TEXT SHOWN:
========================================================================
Identity
Identity is the property that distinguishes one domain object from all others. Two objects with the same attributes but different identities are different objects. Two objects with different attributes but the same identity are the same object at different points in time. This distinction is fundamental to Domain-Driven Design because it determines whether a concept should be modeled as an entity (has identity) or a value object (defined entirely by its attributes).
Identity in Entities and Aggregates
Every entity and aggregate must have a unique identity. This identity persists across all state changes throughout the object's lifecycle. An order remains the same order whether it is "pending," "shipped," or "delivered." A customer remains the same customer whether they update their email address, change their name, or move to a new country.
The choice of identity is a modeling decision. Natural keys use a value that already exists in the domain -- an ISBN for a book, a tax ID for a business, an email address for a user account. Surrogate keys are generated values with no business meaning -- UUIDs, auto-incrementing integers, or timestamps. Each approach has trade-offs, but surrogate keys are generally preferred because they are stable, globally unique, and independent of business rules that may change.
Identity Should Be Immutable
Once assigned, an identity never changes. This is a foundational invariant. If the "natural" identifier of a concept can change -- for example, a user's email address -- then that value is not a true identity. Use it as a regular attribute and assign a surrogate identity instead.
========================================================================
THE DATA:
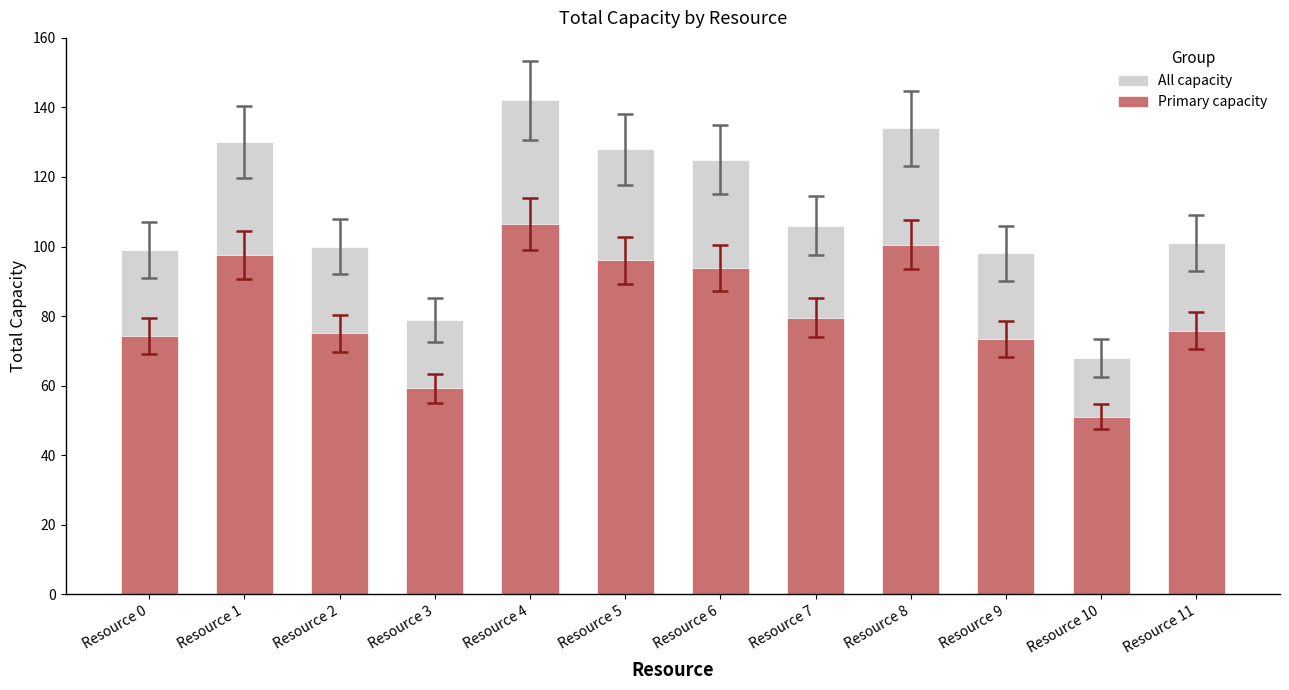

What are all the series names shown in the legend?

All capacity, Primary capacity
========================================================================
PROBLEM SET:
- a) In the text on identity, what reasons are given for generally preferring surrogate keys?
- b) Retype the portion of the text on identity between "The choice of" and "that may change.", inclusive.

RESPONSES BY ITEM NUMBER:
- a) They are stable, globally unique, and independent of business rules that may change.

- b)
The choice of identity is a modeling decision. Natural keys use a value that already exists in the domain -- an ISBN for a book, a tax ID for a business, an email address for a user account. Surrogate keys are generated values with no business meaning -- UUIDs, auto-incrementing integers, or timestamps. Each approach has trade-offs, but surrogate keys are generally preferred because they are stable, globally unique, and independent of business rules that may change.